Outros personagens se destacam na trama como Emily Stratman (Diane Baker) , a sobrinha do cientista sequestrado que parece saber mais do que diz, os médicos Dr.Carlo Farelli (Sergio Fantoni) da Itália e Dr.John Garrett (Kevin McCarthy) dos Estados Unidos que dividem os louros do mesmo prêmio com desconfiança de plágio e roubo, o físico dr. Claude Marceau (Gerard Oury) que traz sua secretária e amante para desgosto de sua esposa, a insatisfeita Dr.Denise Marceau (Micheline Presle), entre outros. No livro escrito por Irving Wallace, no qual o filme se baseou, todos os personagens são mais detalhados em suas motivações e problemas. O próprio protagonista no livro sofre o bloqueio por carregar a culpa por um acidente que causou a morte de sua esposa. A vida pessoal dos indicados ao Nobel é tratada de forma a humanizá-los, mostrando como pessoas que carregam dramas e decepções apesar do sucesso profissional que os levou ao famoso prêmio. O livro, lançado em 1961 foi uma das grandes obras de ficção do escritor norte americano Irving Wallace (1916 – 1990) e apesar de datado quanto ao pano de fundo que é a guerra fria, é um ótimo exemplo de narrativa envolvente e que acaba por servir bem como registro histórico do período retratado.
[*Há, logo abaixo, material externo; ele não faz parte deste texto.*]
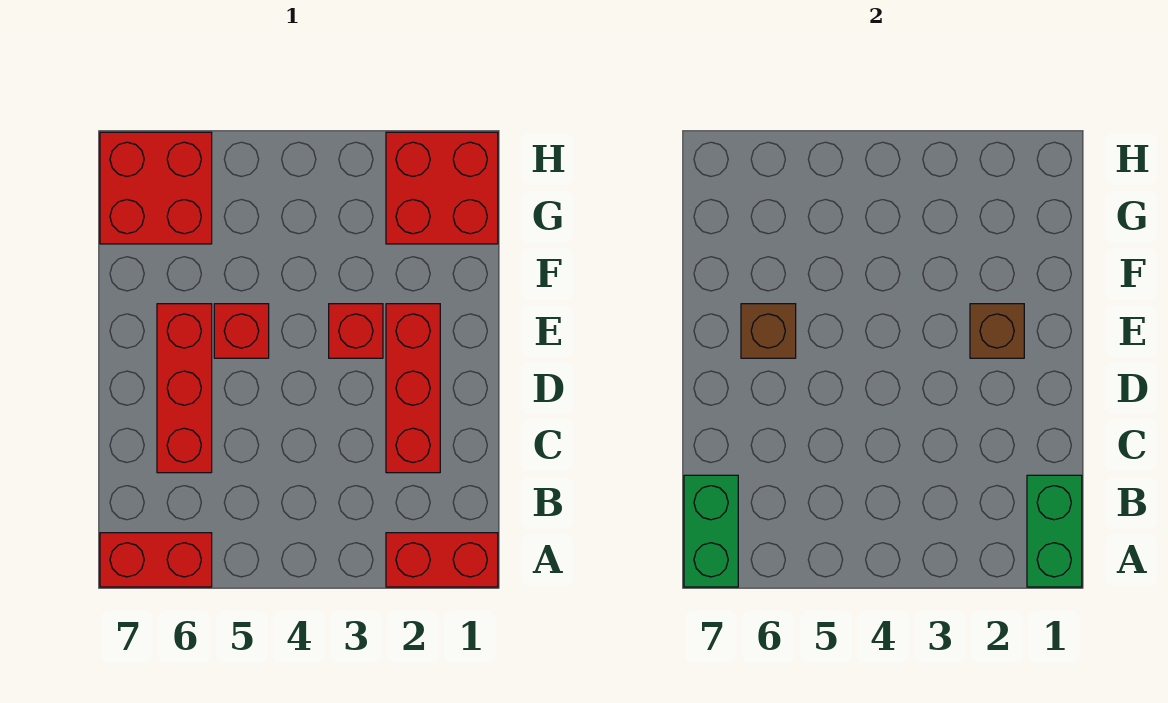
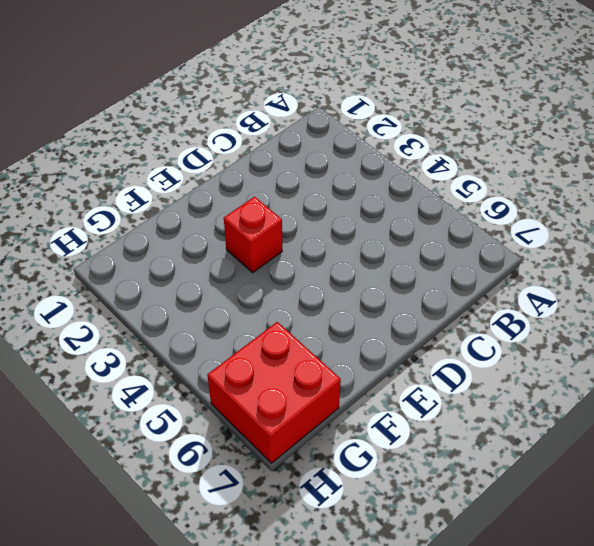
none -> red brick A1:A2 level 1
none -> red brick A6:A7 level 1
none -> red brick C2:E2 level 1

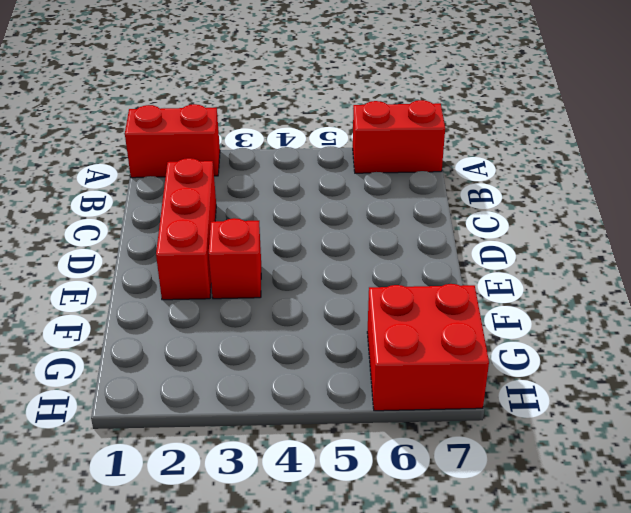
none -> red brick C6:E6 level 1
none -> red brick E5 level 1
none -> red brick G1:H2 level 1

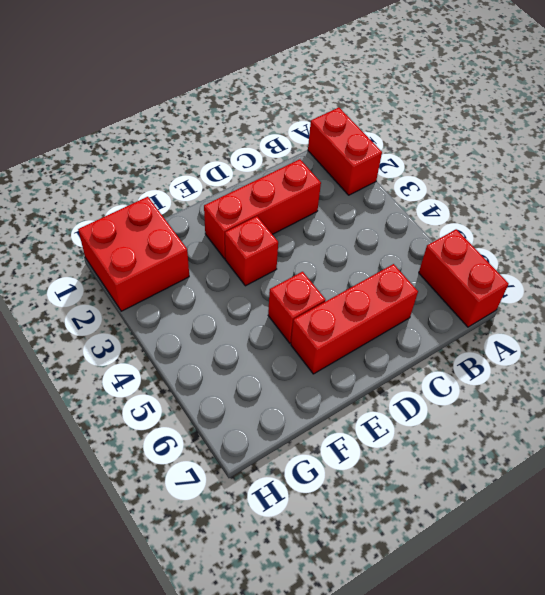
none -> red brick G6:H7 level 1
none -> green brick A1:B1 level 2
none -> green brick A7:B7 level 2

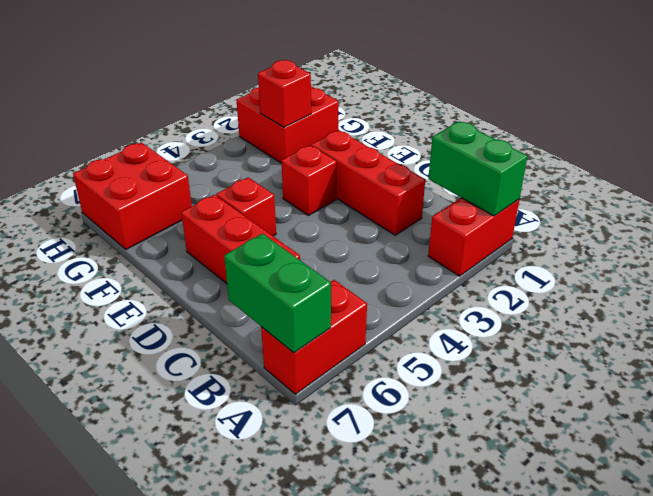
red brick G2 level 2 -> none
none -> brown brick E2 level 2
none -> brown brick E6 level 2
O filme dirigido por Mark Robson não esconde as semelhanças com Hitchcock já que tanto Intriga Internacional (1959) como Os Criminosos Não Merecem Prêmio (1963) foram roteirizados por Ernest Lehman. Outra coincidência é a presença do veterano Leo G.Carroll (1886 – 1972) que no primeiro interpreta o misterioso Professor, chefão do serviço secreto americano e no segundo faz o Conde Jacobsson, o paciente coordenador da premiação na Suiça. Além disso, tanto Cary Grant no caso de Intriga Internacional como Paul Newman em “Os Criminosos … ” interpretam personagens desacreditados, perseguidos por uma conspiração maior e envolvidos com mulheres misteriosas. Curiosamente, o próprio Paul Newman teve em sua vida uma relação de descontentamento com outro prêmio famoso, o Oscar que lhe foi conferido em 1986 por A cor do dinheiro depois de inúmeras indicações frustradas e trabalhos mais relevantes que a obra premiada. Quando ganhou, Newman teria dito “Ganhar um Oscar é como flertar com uma bela mulher durante anos. Quando ela finalmente se rende, você diz – agora estou cansado”.

No desenrolar da trama de “Criminosos não merecem prêmio” , todos os personagens tem suas vidas modificadas de alguma forma e tem faces de suas personas trazidas à superfície, sendo o ponto mais notável os médicos rivais que precisam unir seus conhecimentos ao final para salvar a vida do Dr.Stratman ou o próprio protagonista que é tirado de sua inércia física e mental ganhando novo estímulo criativo ao desvendar a trama que se revela nos bastidores do prêmio Nobel. Curiosamente, o próprio Paul Newman (1925 – 2008) voltou a se envolver com a guerra fria em outro filme do mesmo gênero Cortina Rasgada (1966) do mestre Alfred Hitchcock. O filme de Mark Robson é bem menos conhecido mas uma diversão agradável para quem goste do filão e lamentavelmente muito pouco reprisado na Tv, nem mesmo tendo sido lançado em dvd ou blu ray no Brasil. Aos que o conhecem o filme ou venham a ter a oportunidade fica uma movimentada e envolvente história em que o verdadeiro protagonista acaba sendo mesmo o citado prêmio, motivo pelo qual batiza originalmente a obra literária.

O filme não está disponível no streaming.